┌─ Text section

Jobs Report Disconnect Garners the Headlines

MARKET SUMMARY

- Jobs report disconnect garners the headlines, but the market action is the real story.
- Stocks start higher, continuing the rebound move, but the high to low action returns. Jobs report rethink? Syria/Turkey tensions? Just the weekend?
- Jobs creation weak, but a massive household job increase pushes unemployment to 7.8%. What is the disconnect? It started awhile back . . .
- California gas at $4.49/gallon. Hope this is not a sign of things to come elsewhere.
- Dollar fails to rally on jobs report, a strange outcome, but bonds act 'right' and sell off.
- After this jobs report some say the Fed and its QE3 are already over. Not according to Bernanke.
- Leaders give back some of the Thursday move.
- Perhaps a bit of pre-weekend, some pre-earnings nerves, and now we see if the market can hold and add to what it started this week.

Jobs data dominates the session, but just what was the message of the market?

Is it real or was it trumped up? Only the BLS workers calling the households to get the information know. What we do know (and of course I have my facts and conclusions below) is that the market jumped on the report of 7.8% unemployment (but only 114,000 non-farm jobs), but it could not hold the move. Did investors decide the unemployment number was so far off the reality and trend of the economic data as to be unbelievable? Could the Fed call an end to QE3 given the unemployment number? Are geopolitical issues with Syria and Turkey lobbing shells at one another too high to stay in the market over the weekend? Will the earnings season start next week disappoint?

Regardless of the reason, that high to low move is something seen when the indices were pulling back in the post-QE3 announcement test. Stocks started to move higher Wednesday and Thursday, gapped upside Friday, then faded back to flat or negative. Volume was mixed; you can argue bids dried up after the initial celebration and the market faded or that sellers came in. With the mixed volume that is problematical.

SP500 and DJ30 tapped at the prior highs and recoiled. NASDAQ never really challenged them. The market, as it has been of late, is somewhat split with techs mostly lagging the move, semiconductors for certain.

SP500 -0.47, -0.03%
NASDAQ -13.27, -0.42%
DJ30 34.79, 0.26%
SP600 -0.17%
SOX -0.37%



OTHER MARKETS


Some of the other markets reacted as you would anticipate on a stronger jobs report. Others did not. As with the overriding question regarding the validity or accuracy of the unemployment numbers, are the other markets buying it?

Dollar. 1.3017 versus 1.3016 euro. A virtual dead heat. The dollar did not do what you would anticipate. It closed slightly higher overall, but it was down against the euro. It did rise against the yen and other currencies that make up the DXY0, but it was not a runaway. Note how the dollar sold off intraday, this even after a supposedly very good unemployment report. Why would this about the case? The dollar should rally if the economy is getting stronger.

└─

Instruction a: In the records, substitute "Telefax" for "Fax" in the lines from the line with "センター照明器具更新工事」6月29日" to the line with "03-5155-4333", and give those lines again with nothing else changed. Leave the pictures out.
The market text and the records are unrelated to each other.

┌─ Provided information

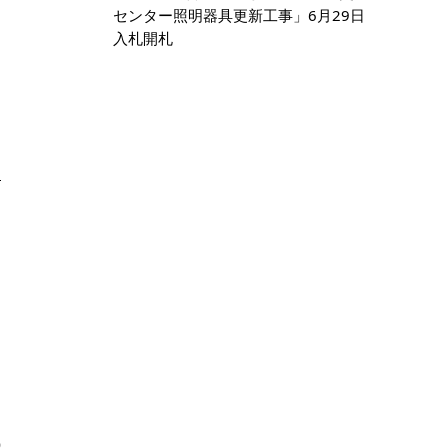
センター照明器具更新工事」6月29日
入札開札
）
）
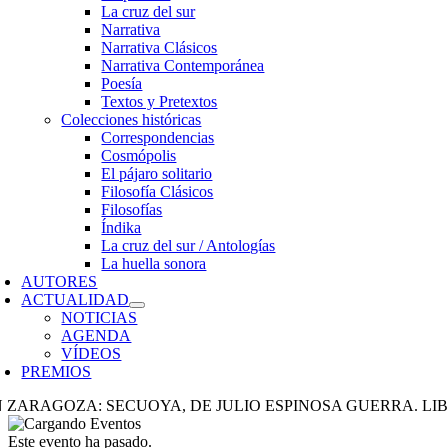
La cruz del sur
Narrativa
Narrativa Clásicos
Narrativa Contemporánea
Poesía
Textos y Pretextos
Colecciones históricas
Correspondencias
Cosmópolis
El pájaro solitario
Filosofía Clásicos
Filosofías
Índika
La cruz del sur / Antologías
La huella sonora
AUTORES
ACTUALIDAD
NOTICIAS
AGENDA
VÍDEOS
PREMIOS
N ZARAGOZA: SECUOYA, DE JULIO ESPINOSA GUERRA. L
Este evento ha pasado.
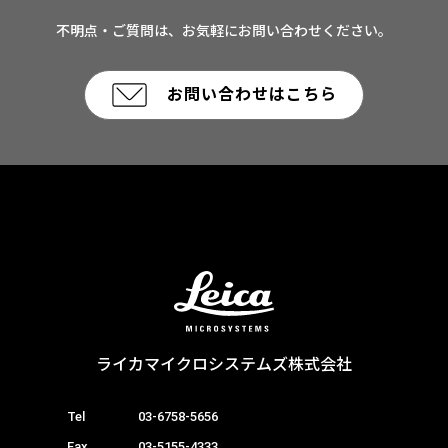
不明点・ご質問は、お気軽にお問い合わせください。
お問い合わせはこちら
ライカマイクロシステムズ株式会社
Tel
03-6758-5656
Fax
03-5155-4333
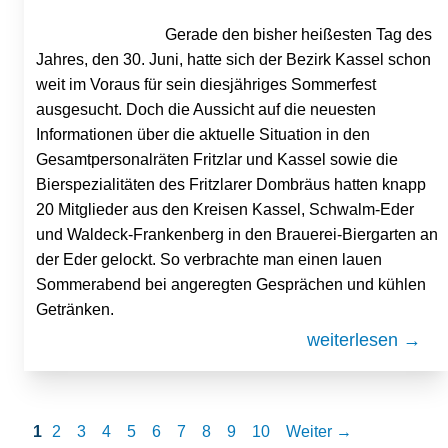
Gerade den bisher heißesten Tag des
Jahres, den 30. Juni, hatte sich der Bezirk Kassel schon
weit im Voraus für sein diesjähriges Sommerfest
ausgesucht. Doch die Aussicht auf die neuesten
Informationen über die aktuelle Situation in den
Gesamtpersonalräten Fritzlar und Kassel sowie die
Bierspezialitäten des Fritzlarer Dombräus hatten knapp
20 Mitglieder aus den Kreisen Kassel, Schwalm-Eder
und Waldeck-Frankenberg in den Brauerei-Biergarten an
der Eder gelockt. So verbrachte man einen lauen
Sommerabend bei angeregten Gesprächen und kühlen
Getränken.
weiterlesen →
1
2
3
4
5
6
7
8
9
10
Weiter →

└─
┌─ Provided information

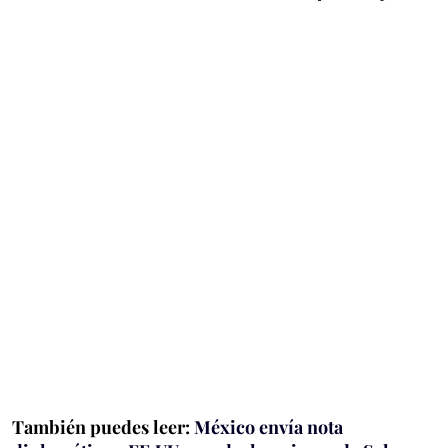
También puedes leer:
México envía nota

└─

Instruction b: Repeat the passage of the jobs report text from "- Leaders give" to "started this week." word for word.

Final answer a:
センター照明器具更新工事」6月29日
入札開札
）
）
La cruz del sur
Narrativa
Narrativa Clásicos
Narrativa Contemporánea
Poesía
Textos y Pretextos
Colecciones históricas
Correspondencias
Cosmópolis
El pájaro solitario
Filosofía Clásicos
Filosofías
Índika
La cruz del sur / Antologías
La huella sonora
AUTORES
ACTUALIDAD
NOTICIAS
AGENDA
VÍDEOS
PREMIOS
N ZARAGOZA: SECUOYA, DE JULIO ESPINOSA GUERRA. L
Este evento ha pasado.
不明点・ご質問は、お気軽にお問い合わせください。
お問い合わせはこちら
ライカマイクロシステムズ株式会社
Tel
03-6758-5656
Telefax
03-5155-4333

Final answer b:
- Leaders give back some of the Thursday move.
- Perhaps a bit of pre-weekend, some pre-earnings nerves, and now we see if the market can hold and add to what it started this week.